How Manute Bol Used His Sports Fame for a Greater Good
04 July 2010
Manute Bol speaks in March 2006 at a rally in Philadelphia, Pennsylvania, as part of the Sudan Freedom Walk, a march from New York to Washington
This is the VOA Special English Development Report.
Manute Bol played ten years in the National Basketball Association. But he will be remembered as much for his shot-blocking in the NBA as for his charity work in Sudan. He died June nineteenth from kidney failure and a rare and painful skin disorder.
He became sick while working in his homeland. He was forty-seven years old. A funeral took place last week at Washington's National Cathedral.
Manute Bol was born in southern Sudan. He stood two hundred thirty-one centimeters -- tall even for a Dinka, some of Africa's tallest people.
His father, a tribal chief, did not think basketball was "good work for a Dinka." But the teenager chose it over herding his family's cattle.
He did not have much luck, though, the first time he went up to dunk the ball.
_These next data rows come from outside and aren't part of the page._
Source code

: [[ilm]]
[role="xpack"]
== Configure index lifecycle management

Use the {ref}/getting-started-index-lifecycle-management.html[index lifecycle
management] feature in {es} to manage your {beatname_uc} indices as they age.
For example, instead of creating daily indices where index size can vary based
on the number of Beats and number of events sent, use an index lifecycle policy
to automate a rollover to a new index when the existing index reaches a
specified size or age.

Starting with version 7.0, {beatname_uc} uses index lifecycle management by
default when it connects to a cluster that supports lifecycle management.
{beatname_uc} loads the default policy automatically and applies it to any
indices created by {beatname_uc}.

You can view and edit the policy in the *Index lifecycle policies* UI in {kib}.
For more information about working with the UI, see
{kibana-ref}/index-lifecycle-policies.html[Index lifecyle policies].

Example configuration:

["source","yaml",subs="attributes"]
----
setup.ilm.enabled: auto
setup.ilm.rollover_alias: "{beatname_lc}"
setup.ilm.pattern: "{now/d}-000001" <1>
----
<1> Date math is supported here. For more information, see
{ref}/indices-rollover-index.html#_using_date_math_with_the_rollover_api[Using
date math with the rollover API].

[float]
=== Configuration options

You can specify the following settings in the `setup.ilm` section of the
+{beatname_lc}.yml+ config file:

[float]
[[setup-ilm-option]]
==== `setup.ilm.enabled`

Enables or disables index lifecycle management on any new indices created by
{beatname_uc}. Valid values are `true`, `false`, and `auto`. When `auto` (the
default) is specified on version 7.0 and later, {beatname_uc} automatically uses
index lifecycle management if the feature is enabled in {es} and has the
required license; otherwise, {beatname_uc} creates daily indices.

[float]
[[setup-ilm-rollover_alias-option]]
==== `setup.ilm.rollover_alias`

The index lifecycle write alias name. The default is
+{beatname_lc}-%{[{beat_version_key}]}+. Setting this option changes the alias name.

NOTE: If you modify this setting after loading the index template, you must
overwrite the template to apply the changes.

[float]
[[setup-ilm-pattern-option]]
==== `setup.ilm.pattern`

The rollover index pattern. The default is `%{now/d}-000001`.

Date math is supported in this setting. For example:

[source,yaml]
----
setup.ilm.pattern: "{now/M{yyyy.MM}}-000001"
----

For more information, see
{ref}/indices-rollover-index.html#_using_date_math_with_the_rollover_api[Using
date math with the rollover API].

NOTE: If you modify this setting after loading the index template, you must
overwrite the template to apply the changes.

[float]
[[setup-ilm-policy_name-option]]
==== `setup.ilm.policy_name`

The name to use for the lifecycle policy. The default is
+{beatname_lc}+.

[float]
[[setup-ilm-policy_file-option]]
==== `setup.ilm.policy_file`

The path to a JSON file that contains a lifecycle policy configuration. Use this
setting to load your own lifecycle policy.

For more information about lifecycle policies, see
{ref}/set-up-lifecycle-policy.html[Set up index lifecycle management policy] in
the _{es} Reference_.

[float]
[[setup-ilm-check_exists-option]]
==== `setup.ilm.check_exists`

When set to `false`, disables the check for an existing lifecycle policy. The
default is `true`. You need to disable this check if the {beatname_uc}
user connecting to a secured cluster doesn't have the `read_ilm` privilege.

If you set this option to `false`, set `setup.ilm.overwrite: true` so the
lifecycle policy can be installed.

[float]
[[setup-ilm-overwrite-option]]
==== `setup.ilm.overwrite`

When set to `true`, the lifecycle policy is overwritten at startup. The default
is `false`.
As he once told the Washington Post: "When I came down I hurt my teeth in the net."
In the NBA, Manute Bol averaged less than three points a game on offense. But on defense, he became one of the most feared shot-blockers in the league. Former player Rory Sparrow says he was not afraid of anyone -- not even Michael Jordan.
RORY SPARROW: "He just laughed and said, 'What Michael Jordan? Why should I be afraid of Michael Jordan? I kill lion. He come in, I block his shot.' And sure enough, he blocked his shot. Michael made a couple of dunks. But hey, Manute stood his ground."